The testimony of an eyewitness to a 2013 New Year’s Day murder is unreliable, the lawyer defending a man on trial first-degree told a jury on Thursday.
Calgary lawyer Karen Molle said in her closing argument it would be “dangerous” to convict her 21-year-old client on the evidence of eyewitness Chato Tootoosis alone.
The accused can’t be named because he was 17 at the time of the alleged offence.
Tootoosis testified he was in the back seat of a car when the alleged accused got out of the passenger seat and shot Lloyd Robert Sarson, 25, in a back alley in Eastview.
She questioned why Tootoosis didn’t call police right after the shooting around 5:20 a.m. despite having numerous opportunities. His rationale that he was afraid of being implicated as a party to the crime is “nonsensical,” she suggested.

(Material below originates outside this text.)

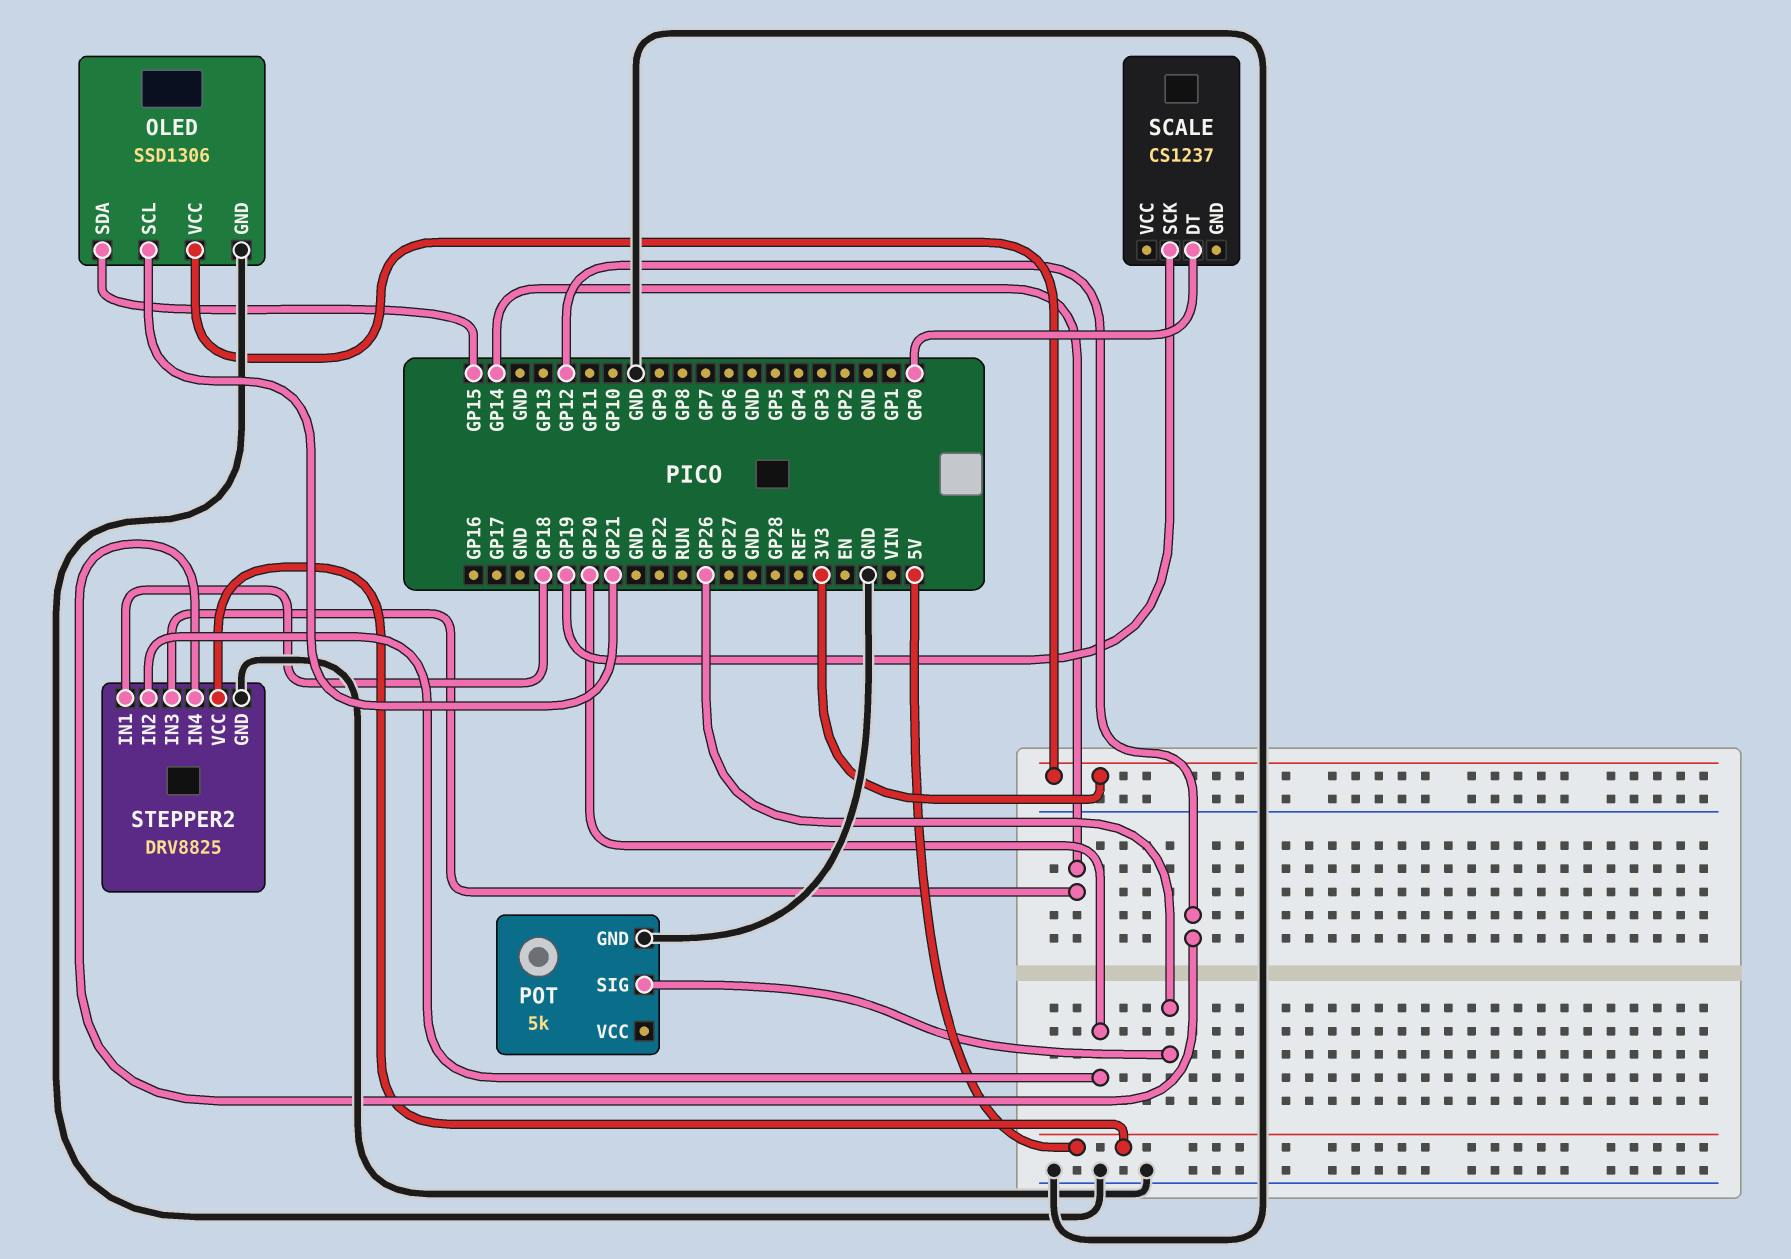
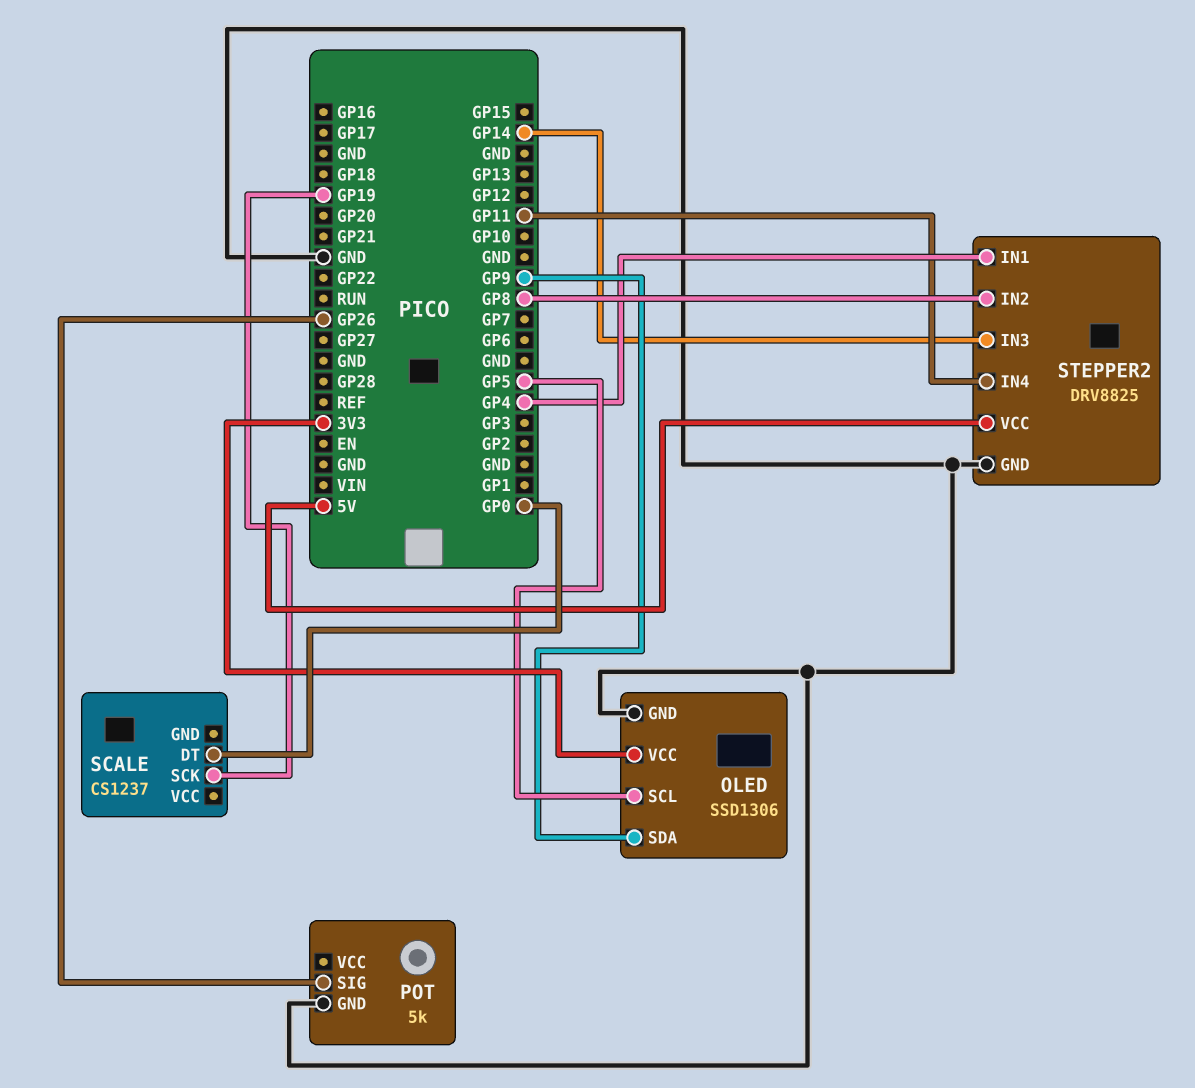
OLED pin SCL: GP21 -> GP5
OLED pin SDA: GP15 -> GP9
STEPPER2 pin IN1: GP18 -> GP4
STEPPER2 pin IN2: GP20 -> GP8
STEPPER2 pin IN4: GP12 -> GP11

Molle said Tootoosis frequently changed his story about events leading up to the shooting when confronted with facts that contradict his version.
Summing up Tootoosis’ testimony, she said, “you just can’t rely on him” and urged the jury to find her client not guilty.
Crown prosecutor Rajbir Dhillon said there is plenty of evidence to back up Tootoosis’ testimony about what happened that night. His claim that the killer shot Sarson through the open passenger door seven to 10 times matches what happened. Sarson was hit by eight bullets.
The position of the shell casings on the ground and that the passenger door was open when a neighbours arrived on the scene after hearing shots backs up Tootoosis’ version of events.
Cellphone records revealing threats and witnesses to a fight between Sarson and his accused killer show that the accused was very angry at the victim.
Dhillon said it’s the accused’s contention that he stopped using his cellphone and quit Facebook the same day as the killing because of threats is not plausible. The accused also left town four days after the killing.
The Crown also questioned the accused’s testimony that he was at home with a roommate around the time of the shooting. No evidence was presented in court to back that story up, he said.
There is also no evidence to suggest that Tootoosis was involved in the killing or had any reason to falsely accuse the man on trial.
Instead, the accused was heard on a phone saying the victim was “done” and a later text said that the accused wasn’t going to doing any more talking with Sarson.
“On Jan. 1 (the accused) did no less than what he said he was going to do.”
The judge will make his instructions to the jury on Friday morning and then the eight-man, four-woman jury will begin deliberations.